*** Source material Section Begins ***
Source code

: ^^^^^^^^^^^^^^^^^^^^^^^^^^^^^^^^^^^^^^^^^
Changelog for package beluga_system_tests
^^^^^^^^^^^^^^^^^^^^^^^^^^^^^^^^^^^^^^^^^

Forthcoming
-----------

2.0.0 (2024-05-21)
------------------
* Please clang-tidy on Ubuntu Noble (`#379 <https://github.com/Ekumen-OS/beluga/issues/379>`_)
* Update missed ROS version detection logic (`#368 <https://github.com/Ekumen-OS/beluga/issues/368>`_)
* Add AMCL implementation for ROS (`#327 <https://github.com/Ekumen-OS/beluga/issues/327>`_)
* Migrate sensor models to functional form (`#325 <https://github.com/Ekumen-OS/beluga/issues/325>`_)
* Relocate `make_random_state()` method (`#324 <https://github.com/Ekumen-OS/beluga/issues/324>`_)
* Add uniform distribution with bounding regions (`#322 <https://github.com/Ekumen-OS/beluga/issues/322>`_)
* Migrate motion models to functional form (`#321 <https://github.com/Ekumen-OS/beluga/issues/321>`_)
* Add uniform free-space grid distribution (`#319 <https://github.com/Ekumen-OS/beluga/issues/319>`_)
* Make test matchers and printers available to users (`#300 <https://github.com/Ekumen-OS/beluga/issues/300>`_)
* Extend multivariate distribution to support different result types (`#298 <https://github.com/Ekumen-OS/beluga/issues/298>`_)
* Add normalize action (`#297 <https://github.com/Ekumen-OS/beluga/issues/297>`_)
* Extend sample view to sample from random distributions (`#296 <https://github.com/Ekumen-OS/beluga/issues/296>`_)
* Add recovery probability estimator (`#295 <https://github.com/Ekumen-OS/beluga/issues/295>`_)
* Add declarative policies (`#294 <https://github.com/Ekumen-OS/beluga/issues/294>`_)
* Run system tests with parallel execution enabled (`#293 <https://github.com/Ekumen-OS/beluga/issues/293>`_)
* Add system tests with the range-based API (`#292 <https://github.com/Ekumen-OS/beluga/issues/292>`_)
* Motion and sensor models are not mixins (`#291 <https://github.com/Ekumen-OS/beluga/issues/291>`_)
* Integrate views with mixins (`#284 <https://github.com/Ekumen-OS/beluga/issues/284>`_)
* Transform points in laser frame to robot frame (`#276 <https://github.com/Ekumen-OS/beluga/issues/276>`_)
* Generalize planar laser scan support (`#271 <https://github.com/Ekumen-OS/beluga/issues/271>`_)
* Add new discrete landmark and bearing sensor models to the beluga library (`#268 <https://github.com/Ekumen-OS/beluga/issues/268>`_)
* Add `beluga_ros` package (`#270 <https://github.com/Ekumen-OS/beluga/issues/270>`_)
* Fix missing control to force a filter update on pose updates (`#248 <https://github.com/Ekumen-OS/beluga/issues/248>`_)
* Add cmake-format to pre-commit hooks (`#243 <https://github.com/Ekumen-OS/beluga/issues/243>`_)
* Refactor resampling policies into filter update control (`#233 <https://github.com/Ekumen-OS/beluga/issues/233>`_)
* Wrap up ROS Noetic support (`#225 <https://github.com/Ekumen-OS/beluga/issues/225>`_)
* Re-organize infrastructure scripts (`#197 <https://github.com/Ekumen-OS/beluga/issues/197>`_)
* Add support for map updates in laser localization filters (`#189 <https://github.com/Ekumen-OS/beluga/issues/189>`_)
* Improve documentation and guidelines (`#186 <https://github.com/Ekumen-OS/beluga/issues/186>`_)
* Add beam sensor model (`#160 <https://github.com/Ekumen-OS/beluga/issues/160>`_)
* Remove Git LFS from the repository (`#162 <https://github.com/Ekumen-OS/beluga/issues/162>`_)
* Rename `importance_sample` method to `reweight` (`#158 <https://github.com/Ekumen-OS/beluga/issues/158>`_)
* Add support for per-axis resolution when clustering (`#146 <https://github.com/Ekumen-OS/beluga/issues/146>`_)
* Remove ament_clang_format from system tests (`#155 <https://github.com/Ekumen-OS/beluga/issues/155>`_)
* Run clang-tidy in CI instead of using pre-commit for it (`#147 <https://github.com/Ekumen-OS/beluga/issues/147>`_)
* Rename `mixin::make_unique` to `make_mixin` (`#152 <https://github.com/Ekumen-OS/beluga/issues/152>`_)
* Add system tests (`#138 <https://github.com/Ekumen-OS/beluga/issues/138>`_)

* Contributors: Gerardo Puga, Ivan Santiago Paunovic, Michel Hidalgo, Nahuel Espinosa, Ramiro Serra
*** Source material Section Ends ***
*** Source material Section Begins ***
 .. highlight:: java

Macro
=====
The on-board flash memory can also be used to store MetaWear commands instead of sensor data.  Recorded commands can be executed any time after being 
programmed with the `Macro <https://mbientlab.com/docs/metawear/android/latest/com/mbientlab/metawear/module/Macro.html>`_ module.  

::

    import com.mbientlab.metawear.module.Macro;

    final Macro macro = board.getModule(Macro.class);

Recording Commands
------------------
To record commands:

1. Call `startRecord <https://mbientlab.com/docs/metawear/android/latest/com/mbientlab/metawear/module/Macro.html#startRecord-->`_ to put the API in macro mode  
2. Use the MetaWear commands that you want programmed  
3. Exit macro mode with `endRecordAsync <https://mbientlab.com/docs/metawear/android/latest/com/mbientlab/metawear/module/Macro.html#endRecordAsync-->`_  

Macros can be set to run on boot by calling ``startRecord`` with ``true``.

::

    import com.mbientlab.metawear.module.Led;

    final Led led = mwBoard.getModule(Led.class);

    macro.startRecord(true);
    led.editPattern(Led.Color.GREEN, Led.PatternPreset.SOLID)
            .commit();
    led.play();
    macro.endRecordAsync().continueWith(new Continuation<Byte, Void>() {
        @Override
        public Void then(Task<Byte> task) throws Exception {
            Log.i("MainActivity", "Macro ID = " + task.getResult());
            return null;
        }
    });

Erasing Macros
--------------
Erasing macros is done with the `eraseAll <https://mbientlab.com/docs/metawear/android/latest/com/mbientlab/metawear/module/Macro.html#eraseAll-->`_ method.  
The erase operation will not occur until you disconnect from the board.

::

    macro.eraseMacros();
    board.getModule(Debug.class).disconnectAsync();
*** Source material Section Ends ***
▶ **Task statement**
Return a word-for-word copy of the lines above from the one holding "return null;" through the one holding "board.getModule(Debug.class).disconnectAsync();", with both of them included and nothing besides.

▶ **Solved exercise**
            return null;
        }
    });

Erasing Macros
--------------
Erasing macros is done with the `eraseAll <https://mbientlab.com/docs/metawear/android/latest/com/mbientlab/metawear/module/Macro.html#eraseAll-->`_ method.  
The erase operation will not occur until you disconnect from the board.

::

    macro.eraseMacros();
    board.getModule(Debug.class).disconnectAsync();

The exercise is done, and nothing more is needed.